We are all in this together
We are all in this together
School business leader Sally Boaden tells Leyla Tovey, of School Business Services, why SBLs need to band together to dig their schools out of the quagmire created by the pandemic
The pandemic has put school business leaders to the test, and they’ve shown exactly what they’re made of. The fact is that schools could not have got through this crisis without the school business professional.
Before COVID-19 the SBL was a little-known character to some members of the school community; a person who worked in the office who they didn’t have a direct connection with. That changed in 2020. Now the SBL is known throughout the staff body and wider school community. She or he is the person who led on the health and safety protocols that staff must follow to minimise the risk of infection; they’ve become the school’s guide through stormy times.
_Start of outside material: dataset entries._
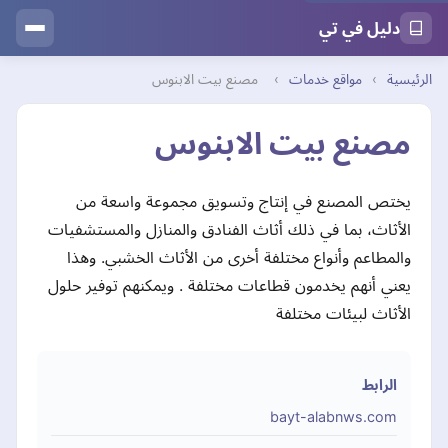
دليل في تي
الرئيسية
›
مواقع خدمات
›
مصنع بيت الابنوس
مصنع بيت الابنوس
يختص المصنع في إنتاج وتسويق مجموعة واسعة من
الأثاث، بما في ذلك أثاث الفنادق والمنازل والمستشفيات
والمطاعم وأنواع مختلفة أخرى من الأثاث الخشبي. وهذا
يعني أنهم يخدمون قطاعات مختلفة . ويمكنهم توفير حلول
الأثاث لبيئات مختلفة
الرابط
bayt-alabnws.com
Sally Boaden, SBL at Lady Jane Grey Primary in Groby, Leicester, says that these experiences bode well for the future of the profession. “We can’t go back to how it was before the ‘event’ that we’ve all been wrestling with on a professional and personal level for so long,” she says. “Even if you hadn’t had a particularly close working relationship with your headteacher prior to last spring that will almost certainly have changed since. SBLs have been showing their resilience and ingenuity on a daily basis and that, thankfully, has been properly recognised.”
How do we sustain these gains? Nurturing our professional skills is one way, Sally says. “I’ve recently signed up to do a master’s in education leadership and management which has helped me to connect with a wider set of schools leaders. I’ve kept on top of my professional development qualifications over the 17 years since I entered this profession, and each one has brought new skills and fresh connections.”